Have you ever thought that tennis players seem to be getting younger? Every tennis fan must have been aware of the star potential of 15-year-old American prodigy Cori “Coco” Gauff, who stormed through to week two of Wimbledon, taking out veteran former champion Venus Williams on the way.
While tennis is a very physical sport, age doesn’t matter, as long as the players have the skills and the correct mindset to succeed. Gauff, the former number one junior player, became the youngest women’s player to enter the championship in the modern era. Had she won, she would have been the youngest ever champion.
Wimbledon hits and misses
Other young players who made their mark this summer at Wimbledon included 18-year-old Felix Auger-Aliassime, of Canada, who lasted until the end of the first week, when he said the “pressure got to” him. Veteran player and commentator John McEnroe hotly tipped him as a player to look out for in the future.
Jay Clarke, of Great Britain, aged 20, also played well against Roger Federer in the men’s singles, although he lost the match.
However, Clarke hit the headlines for the wrong reasons after he dumped his doubles partner, Harriet Dart, in favour of partnering newcomer Gauff instead! They were knocked out after being completely overpowered in straight sets by Robert Lindstedt and Jelena Ostapenko.
Top-ranking Greek prodigy
Greek player Stefanos Tsitsipas, 20, had arrived at Wimbledon tipped to do great things, but lost in the first round. He is currently the youngest player in the world top 10, ranked by the Association of Tennis Professionals.

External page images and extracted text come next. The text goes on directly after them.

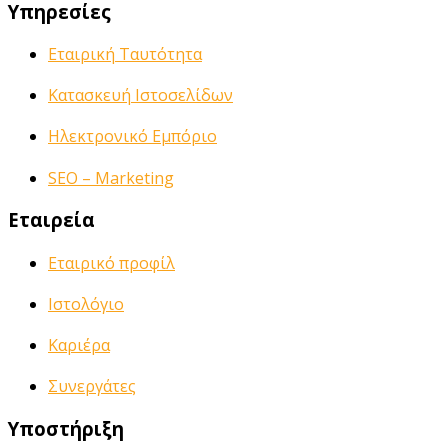
Υπηρεσίες
Εταιρική Ταυτότητα
Κατασκευή Ιστοσελίδων
Ηλεκτρονικό Εμπόριο
SEO – Marketing
Εταιρεία
Εταιρικό προφίλ
Ιστολόγιο
Καριέρα
Συνεργάτες
Υποστήριξη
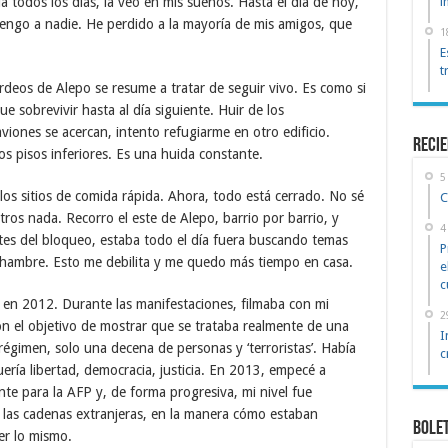
a todos los días, la veo en mis sueños. Hasta el día de hoy,
i
tengo a nadie. He perdido a la mayoría de mis amigos, que
1
E
t
ardeos de Alepo se resume a tratar de seguir vivo. Es como si
e sobrevivir hasta al día siguiente. Huir de los
viones se acercan, intento refugiarme en otro edificio.
reci
los pisos inferiores. Es una huida constante.
5
los sitios de comida rápida. Ahora, todo está cerrado. No sé
C
ros nada. Recorro el este de Alepo, barrio por barrio, y
4
tes del bloqueo, estaba todo el día fuera buscando temas
P
 hambre. Esto me debilita y me quedo más tiempo en casa.
e
c
 en 2012. Durante las manifestaciones, filmaba con mi
2
con el objetivo de mostrar que se trataba realmente de una
I
régimen, solo una decena de personas y ‘terroristas’. Había
c
ría libertad, democracia, justicia. En 2013, empecé a
te para la AFP y, de forma progresiva, mi nivel fue
e las cadenas extranjeras, en la manera cómo estaban
Bole
er lo mismo.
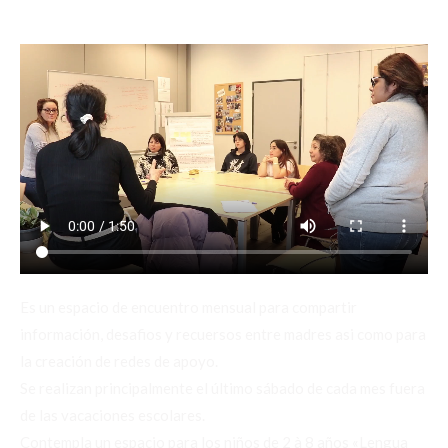
Es un espacio de encuentro mensual para compartir
información, desafios y recuersos entre madres asi como para
la creación de redes de apoyo.
Se realizan principalmente el último sábado de cada mes fuera
de las vacaciones escolares.
Contempla un espacio para los niños de 2 à 8 años «Lengua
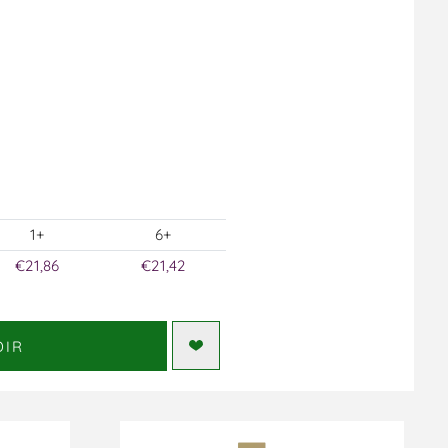
1+
6+
€21,86
€21,42
DIR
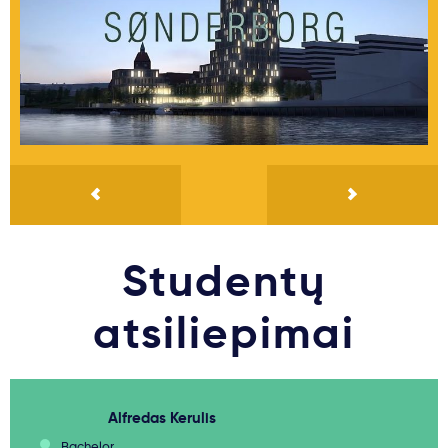
Studentų
atsiliepimai
Alfredas Kerulis
Bachelor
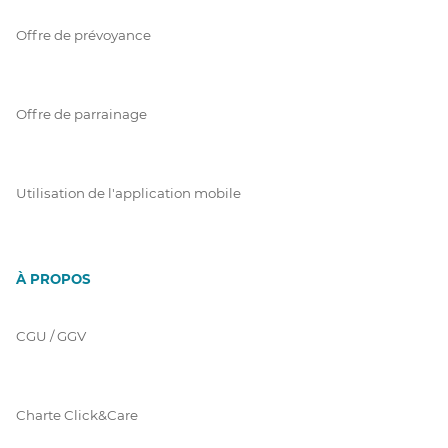
Offre de prévoyance
Offre de parrainage
Utilisation de l'application mobile
À PROPOS
CGU / GGV
Charte Click&Care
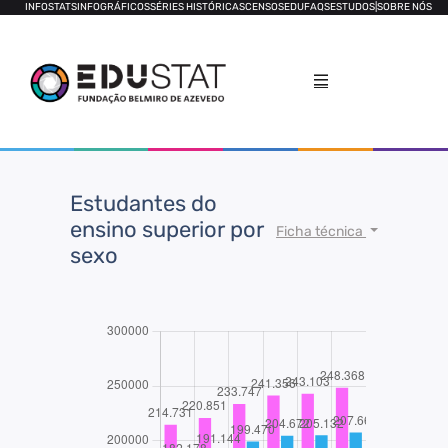
INFOSTATS
INFOGRÁFICOS
SÉRIES HISTÓRICAS
CENSOS
EDUFAQS
ESTUDOS
|
SOBRE NÓS
Estudantes do
ensino superior por
Ficha técnica
sexo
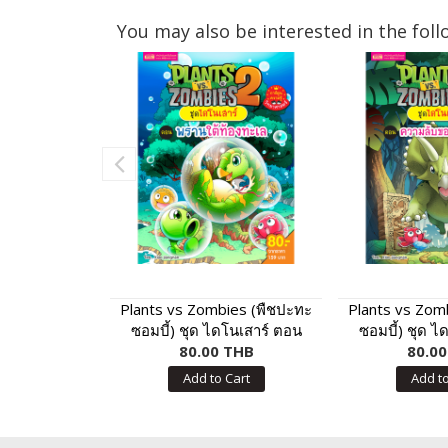
You may also be interested in the foll
Plants vs Zombies (พืชปะทะ
Plants vs Zom
ซอมบี้) ชุด ไดโนเสาร์ ตอน
ซอมบี้) ชุด ไ
พรานใต้ท้องทะเล
80.00 THB
ความลับของ
80.0
Add to Cart
Add to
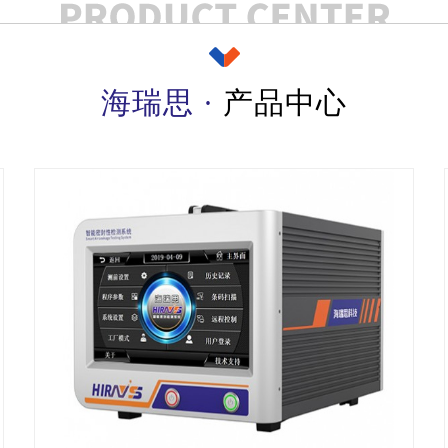
查看详情
海瑞思 ·
产品中心
查看详情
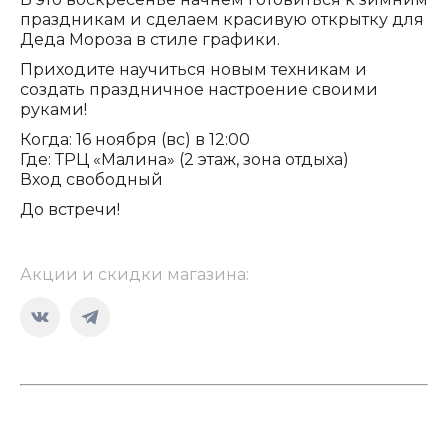
праздникам и сделаем красивую открытку для
Деда Мороза в стиле графики.
Приходите научиться новым техникам и
создать праздничное настроение своими
руками!
Когда: 16 ноября (вс) в 12:00
Где: ТРЦ «Малина» (2 этаж, зона отдыха)
Вход свободный
До встречи!
Акции и скидки магазина:
Страница
Страница
Вконтакте
Telegram
открывается
открывается
в
в
новом
новом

His highest career-ranking is sixth in the world. He is currently the highest-ranked Greek player since records began. To date, he has won three ATP singles tournaments and has reached a total of seven finals.
A young tennis prodigy’s life isn’t simple – even though Gauff has wowed the fans with her performances thus far, the rules governing the games limit her to playing only 12 tournaments a year.
Another 15-year-old won the Wimbledon women’s championship more than a century ago. Charlotte “Lottie” Dod won the title in 1887, at the age of 15 years and 285 days. However, it was a very different set-up in those days, when few women entered.
Cheshire-born Dod had to survive only two rounds, although she was playing older opponents. She went on to win four more Wimbledon singles titles and was recognised as one of the pioneers of women’s tennis.
As the daughter of wealthy cotton trader Joseph Dod, she was lucky that her father was able to fund her career, in the days before big sponsorship deals existed. She received a private education and learned to play tennis at the family’s private courts at their estate, Edgeworth.
Famous young players
During the late 20th century, a series of teenage tennis phenomena hit the headlines. At the age of 16, Martina Hingis won the Australian Open in 1997. She also won five grand slams before the age of 19. However, she didn’t win another major singles title after this.
Boris Becker won the Wimbledon men’s singles title at the age of 17 in 1985, while Maria Sharapova won the women’s title at the same age in 2004. Bjorn Borg, Rafael Nadal, Michael Chang, Monica Seles and Tracy Austin were all teenage champions.
American teenager Jennifer Capriati reached the semi-final at Wimbledon in 1990, at the age of only 14. Further success eluded her, after problems in her personal life at the age of 17 caused her to take a 14-month break from professional tennis. She returned to the circuit and in her mid-20s won three grand slams.
When do players peak?
Gauff’s sudden emergence has the tennis pundits wondering if she will defy the fate that befell a number of teenage prodigies, who were burned out before they were 20.
Academic research carried out at the University of Exeter in 2018 analysed data on the 100 highest-earning male and female players. They found the speed and accuracy of their serve (a vital part of any player’s game) peaked between the ages of 26 and 28. If this is the trend, then anyone facing Gauff in 10 years’ time had best beware!
This rule was introduced in 1994 – partly in response to the burnout young players had experienced in the late 20th century. Players must be 18 years old before they can play in as many tournaments as they choose.